In the years that followed, the numerous attempts by lesser directors to ape Tarantino's style - remember atrocities such as Things to do in Denver When You're Dead and Two Days in the Valley? - only served to emphasise the singular nature of Quentin's talent. In 1997, Jackie Brown, his leisurely, moving adaptation of an Elmore Leonard novel, disappointed gore hounds, but, with Pam Grier's touching portrayal of a middle-aged air hostess, proved beyond doubt that the director could put real emotion on screen.
There Tarantino's progress seems to have stalled. Linked romantically with such celebrities as Mira Sorvino and Sofia Coppola, he has yet to settle down domestically and, if that Playboy interview is to be believed, savours the more lubricious perks of celebrity. "If I go into a strip club now and play my cards right, I can take one of the strippers home," he said. "If I go to get a lap dance when it's close to the end of the night, when they're getting ready to close up, and the girl knows who I am, she'll probably ask if I want to go out for coffee."

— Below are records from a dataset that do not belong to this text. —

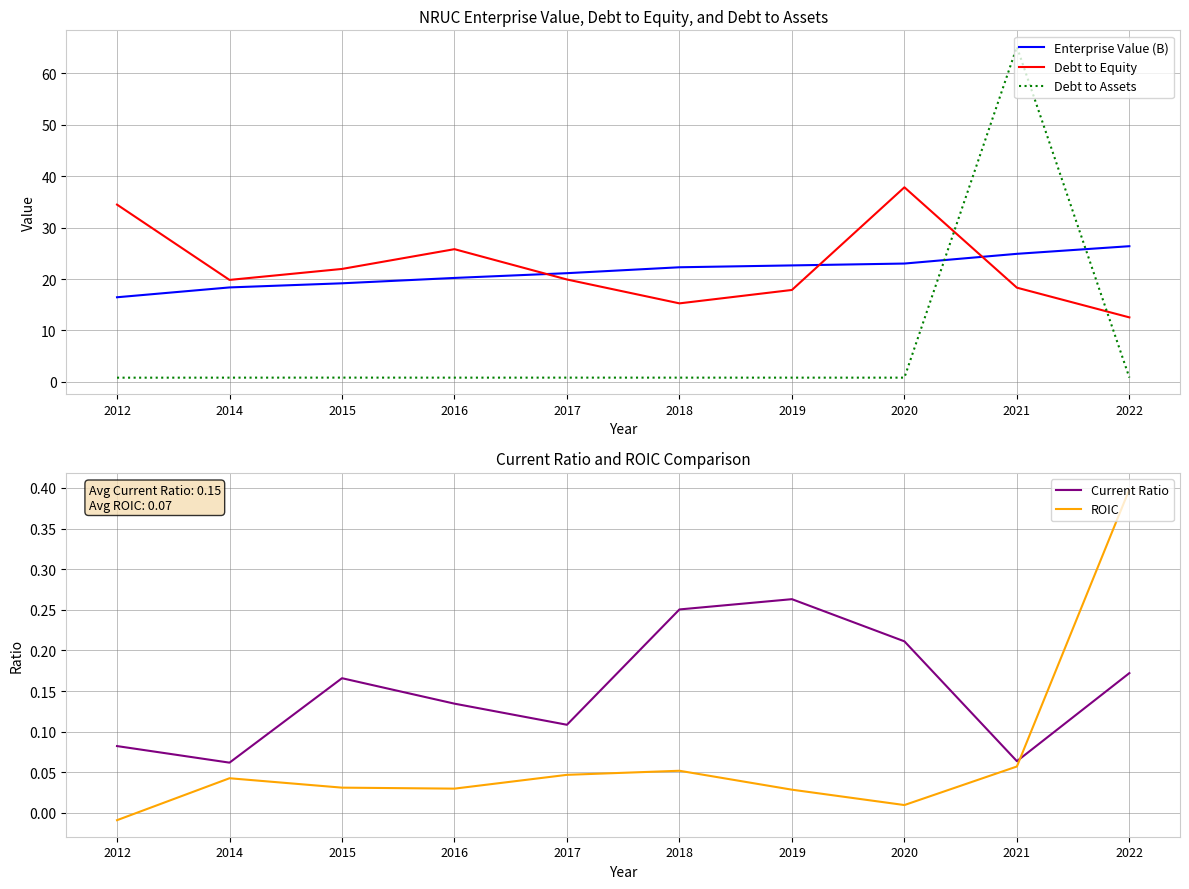

What is the difference between the highest and lowest values at 2014?

19.8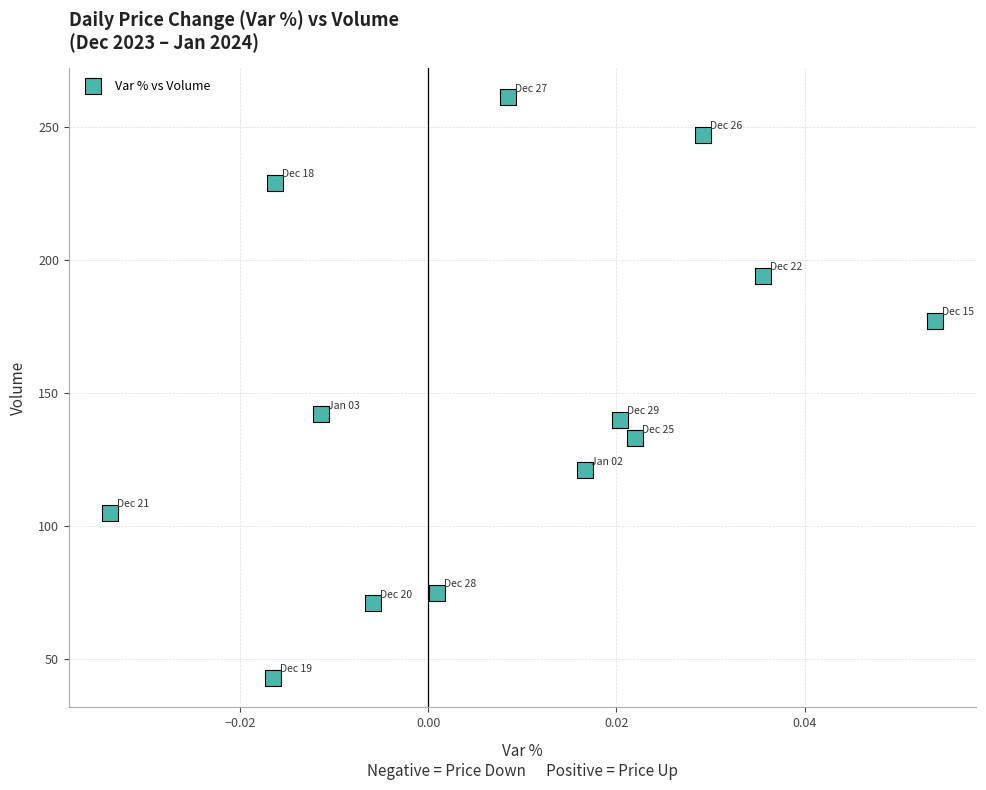

What is the range of Y values (max minus min)?

218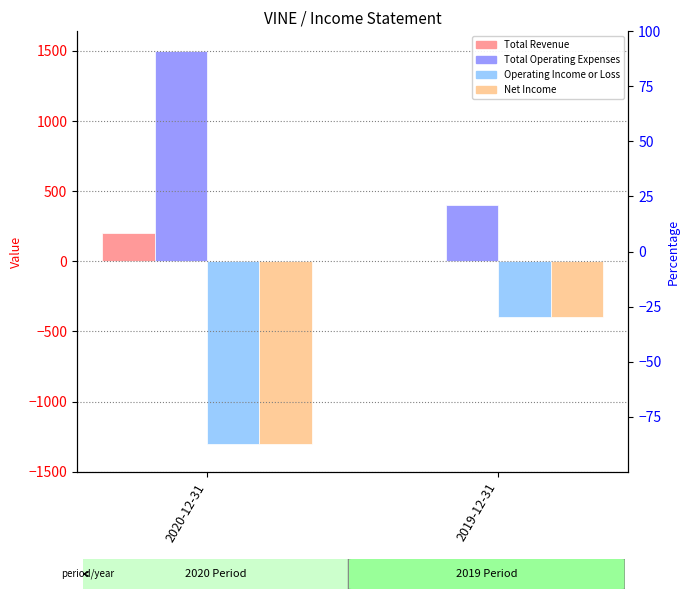

Rank the series by their maximum value, from highest to lowest.

Total Operating Expenses, Total Revenue, Operating Income or Loss, Net Income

As the new century got into its stride, Tarantino appeared frozen by a class of procrastination that would have appalled even Hamlet. Numerous projects - a martial arts flick in Mandarin, a James Bond movie, an adaptation of Leonard's Cuba Libre - were mooted and then quietly nudged towards the back burner. Inglorious Bastards, a war movie that may eventually resemble The Dirty Dozen merged with Cross of Iron, has been predicted more often than the second coming of the Lord. It is currently scheduled for release in 2008. We'll see.
Death Proof and the two Kill Bill adventures, the pictures Quentin did manage to squeeze out, are amusing enough, but one can't help but think he could have written and directed them while under heavy sedation.
Should he care what the critics think? Maybe not, but the fact that the American public, confused by the archness of Grindhouse and, perhaps, repelled by the scratches digitally imposed on the image, stayed away from the double bill in their millions should give him pause for thought. Tarantino, once the most exciting director of his generation, may be in danger of becoming mortally unfashionable. Now, that was never a meaning we thought we'd attach to Tarantinoesque.
The Tarantino File
Who is he?Hysterically verbose film director who, in pictures such as Reservoir Dogs and Pulp Fiction, managed to weave dizzyingly inventive dialogue and extreme violence into the most elegant of narrative structures
Why is he in the news?Next Friday, as a guest of the Jameson Dublin International Film Festival, he will attend the Irish premiere of his latest film, Death Proof, at the Savoy cinema in Dublin.
Most appealing characteristic: A genuine enthusiasm for obscure cult cinema - both high and low of brow - that manifests itself in his energised conversation and richly allusive films
Least appealing characteristic: In recent years, a tendency to exercise only the least sophisticated aspects of his considerable talent. His last two projects, Kill Bill and Death Proof, lack substance.
Most likely to say: "Hey, have you seen Venusian Monkey Nurse IV? It's, like, the best ape-turns-into-nurse film since Matron Orang Utan."
Least likely to say:"Why would I want to watch My Baboon, My Midwife when there's a Merchant Ivory film on the other channel?"